Elle va dans la salle de séjour, la poubelle à la main, et y balance toutes les canettes de bière qui traînent. Elle vide les cendriers de la table basse et de la desserte, puis un autre qu’elle trouve sur la télé. C’est à cet instant qu’elle aperçoit son reflet sur l’écran, et elle ne parvient pas à faire coïncider la créature qu’elle voit avec l’image d’elle-même qu’elle conserve dans son esprit – une image qui n’a que peu de ressemblance avec cette masse de cheveux moites et emmêlés et ce menton qui pendouille, le tout vêtu d’un débardeur et d’un short. Même dans le gris terne de l’écran, elle distingue, sur le côté extérieur de ses cuisses, des veines bleues qui, sans qu’elle sache vraiment pourquoi, ne lui semblent pas possibles, pas déjà. Non, pas déjà. Elle n’a que quarante-deux ans – bon, d’accord, quand elle en avait douze, elle avait l’impression que c’était un âge où on a déjà un pied dans la salle d’attente du Bon Dieu, mais maintenant qu’elle les a, elle ne se sent pas différente d’avant. Elle a douze ans, elle a vingt-et-un ans, elle a trente-trois ans, elle a tous les âges en même temps. Mais elle ne vieillit pas. Pas dans son cœur. Pas dans sa tête. »

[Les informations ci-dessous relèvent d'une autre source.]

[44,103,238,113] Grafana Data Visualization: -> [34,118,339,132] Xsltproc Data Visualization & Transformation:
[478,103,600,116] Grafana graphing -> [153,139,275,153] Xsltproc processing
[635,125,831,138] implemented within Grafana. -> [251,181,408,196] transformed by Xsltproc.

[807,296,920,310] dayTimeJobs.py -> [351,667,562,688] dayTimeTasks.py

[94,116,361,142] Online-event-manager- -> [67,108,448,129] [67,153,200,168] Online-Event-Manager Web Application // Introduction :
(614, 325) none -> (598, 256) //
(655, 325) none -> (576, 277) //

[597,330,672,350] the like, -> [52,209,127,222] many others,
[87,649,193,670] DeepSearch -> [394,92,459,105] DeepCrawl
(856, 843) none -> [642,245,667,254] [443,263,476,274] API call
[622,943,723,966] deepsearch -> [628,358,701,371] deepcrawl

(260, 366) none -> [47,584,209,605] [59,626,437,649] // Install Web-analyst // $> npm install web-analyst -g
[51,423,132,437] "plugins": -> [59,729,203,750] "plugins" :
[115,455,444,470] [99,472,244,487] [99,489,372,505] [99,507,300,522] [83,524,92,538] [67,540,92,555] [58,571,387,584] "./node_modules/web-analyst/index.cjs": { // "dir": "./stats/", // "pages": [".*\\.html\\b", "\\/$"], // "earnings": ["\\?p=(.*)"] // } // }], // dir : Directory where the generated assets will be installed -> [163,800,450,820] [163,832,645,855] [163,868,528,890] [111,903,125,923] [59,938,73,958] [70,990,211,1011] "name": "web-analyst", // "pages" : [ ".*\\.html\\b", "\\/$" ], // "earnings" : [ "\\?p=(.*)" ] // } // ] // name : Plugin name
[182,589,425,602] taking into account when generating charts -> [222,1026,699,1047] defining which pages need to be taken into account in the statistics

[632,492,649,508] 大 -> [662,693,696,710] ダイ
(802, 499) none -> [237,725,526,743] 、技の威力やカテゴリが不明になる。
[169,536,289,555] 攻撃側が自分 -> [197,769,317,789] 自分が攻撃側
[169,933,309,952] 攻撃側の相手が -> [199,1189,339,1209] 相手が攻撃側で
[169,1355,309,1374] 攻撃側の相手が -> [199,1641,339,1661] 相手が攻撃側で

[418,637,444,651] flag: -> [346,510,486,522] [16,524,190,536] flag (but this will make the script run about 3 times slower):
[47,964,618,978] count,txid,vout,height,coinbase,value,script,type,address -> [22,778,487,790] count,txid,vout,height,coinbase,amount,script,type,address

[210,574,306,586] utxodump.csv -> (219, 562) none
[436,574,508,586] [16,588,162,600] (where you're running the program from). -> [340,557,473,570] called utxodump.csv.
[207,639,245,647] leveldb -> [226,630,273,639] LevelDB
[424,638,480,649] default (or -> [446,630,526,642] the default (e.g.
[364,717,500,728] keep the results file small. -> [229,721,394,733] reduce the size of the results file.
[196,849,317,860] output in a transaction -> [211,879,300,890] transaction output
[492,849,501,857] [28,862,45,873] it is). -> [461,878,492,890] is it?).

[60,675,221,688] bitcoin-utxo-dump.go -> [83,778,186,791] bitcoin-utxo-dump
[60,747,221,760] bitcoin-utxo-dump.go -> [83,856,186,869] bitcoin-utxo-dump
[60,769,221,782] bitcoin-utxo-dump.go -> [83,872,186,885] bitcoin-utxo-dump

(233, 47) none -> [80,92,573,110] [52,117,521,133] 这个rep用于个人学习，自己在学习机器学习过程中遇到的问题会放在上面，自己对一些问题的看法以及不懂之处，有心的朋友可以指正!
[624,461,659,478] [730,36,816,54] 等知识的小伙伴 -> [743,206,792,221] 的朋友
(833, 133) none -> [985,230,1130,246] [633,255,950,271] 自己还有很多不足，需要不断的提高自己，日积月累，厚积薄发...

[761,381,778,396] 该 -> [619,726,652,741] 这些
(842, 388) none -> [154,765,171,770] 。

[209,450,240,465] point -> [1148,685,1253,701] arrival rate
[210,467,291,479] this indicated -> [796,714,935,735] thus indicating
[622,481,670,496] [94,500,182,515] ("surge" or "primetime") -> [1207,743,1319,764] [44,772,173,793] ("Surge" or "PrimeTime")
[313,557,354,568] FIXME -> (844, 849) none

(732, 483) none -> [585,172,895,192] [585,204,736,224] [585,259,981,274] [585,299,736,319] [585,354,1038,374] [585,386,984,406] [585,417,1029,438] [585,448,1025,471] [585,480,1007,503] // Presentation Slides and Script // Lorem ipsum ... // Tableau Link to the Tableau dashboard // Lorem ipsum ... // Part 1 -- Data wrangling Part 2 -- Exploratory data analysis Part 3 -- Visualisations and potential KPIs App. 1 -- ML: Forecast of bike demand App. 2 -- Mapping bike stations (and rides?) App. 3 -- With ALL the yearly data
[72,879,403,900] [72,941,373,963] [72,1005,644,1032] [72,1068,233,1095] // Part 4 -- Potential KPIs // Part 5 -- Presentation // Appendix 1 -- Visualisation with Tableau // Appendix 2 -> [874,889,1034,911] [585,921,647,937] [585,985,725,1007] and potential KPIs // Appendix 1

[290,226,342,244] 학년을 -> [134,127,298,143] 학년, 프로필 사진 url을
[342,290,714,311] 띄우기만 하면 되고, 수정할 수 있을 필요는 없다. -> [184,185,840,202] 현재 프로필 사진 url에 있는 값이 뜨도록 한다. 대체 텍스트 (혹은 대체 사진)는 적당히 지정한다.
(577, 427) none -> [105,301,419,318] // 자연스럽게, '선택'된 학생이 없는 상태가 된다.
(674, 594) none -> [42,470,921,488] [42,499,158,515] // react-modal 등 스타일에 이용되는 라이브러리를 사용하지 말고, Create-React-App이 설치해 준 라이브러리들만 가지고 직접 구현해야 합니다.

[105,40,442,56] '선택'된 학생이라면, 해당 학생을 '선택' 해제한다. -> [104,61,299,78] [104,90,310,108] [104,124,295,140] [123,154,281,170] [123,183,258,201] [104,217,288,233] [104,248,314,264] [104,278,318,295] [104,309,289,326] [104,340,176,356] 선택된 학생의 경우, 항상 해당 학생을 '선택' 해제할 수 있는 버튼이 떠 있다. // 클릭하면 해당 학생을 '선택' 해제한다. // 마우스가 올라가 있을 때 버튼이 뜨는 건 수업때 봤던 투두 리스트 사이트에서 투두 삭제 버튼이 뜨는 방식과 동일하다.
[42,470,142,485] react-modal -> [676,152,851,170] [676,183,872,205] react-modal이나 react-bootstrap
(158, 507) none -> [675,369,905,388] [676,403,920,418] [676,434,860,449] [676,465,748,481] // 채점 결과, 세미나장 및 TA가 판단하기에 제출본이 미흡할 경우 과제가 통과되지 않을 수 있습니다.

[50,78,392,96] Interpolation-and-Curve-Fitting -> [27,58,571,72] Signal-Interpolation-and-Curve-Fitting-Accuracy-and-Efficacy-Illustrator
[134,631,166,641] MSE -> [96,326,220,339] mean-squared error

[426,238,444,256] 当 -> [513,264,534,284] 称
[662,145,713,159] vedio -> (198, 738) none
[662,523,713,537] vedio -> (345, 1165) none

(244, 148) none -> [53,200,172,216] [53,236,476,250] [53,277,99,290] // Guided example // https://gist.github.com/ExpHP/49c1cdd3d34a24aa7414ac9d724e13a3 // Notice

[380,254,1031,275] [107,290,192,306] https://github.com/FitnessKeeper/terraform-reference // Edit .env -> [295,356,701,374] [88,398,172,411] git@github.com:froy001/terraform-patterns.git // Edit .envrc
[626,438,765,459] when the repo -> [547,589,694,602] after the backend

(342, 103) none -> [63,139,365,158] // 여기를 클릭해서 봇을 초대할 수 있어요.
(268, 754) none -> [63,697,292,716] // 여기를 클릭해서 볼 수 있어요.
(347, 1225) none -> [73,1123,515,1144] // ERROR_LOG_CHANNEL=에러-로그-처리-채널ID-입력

Dans le premier chapitre, Mary Pat, l’héroïne, se confronte à son reflet dans un écran de télévision éteint après une panne d’électricité. Ce choix d’objet réfléchissant est tout sauf anodin. Lehane ne se contente pas de décrire le physique de Mary Pat ; il utilise cette scène pour enrichir le contexte et le sous-texte du récit.
Conclusion
La scène du miroir, bien que classique, peut devenir un outil narratif puissant entre les mains d’un auteur habile. Loin d’être un simple cliché, elle offre des possibilités infinies pour enrichir le récit, approfondir les personnages et souligner les thèmes principaux de l’œuvre. Alors, ne craignez pas de l’utiliser dans vos propres écrits, mais faites-le avec intention et créativité.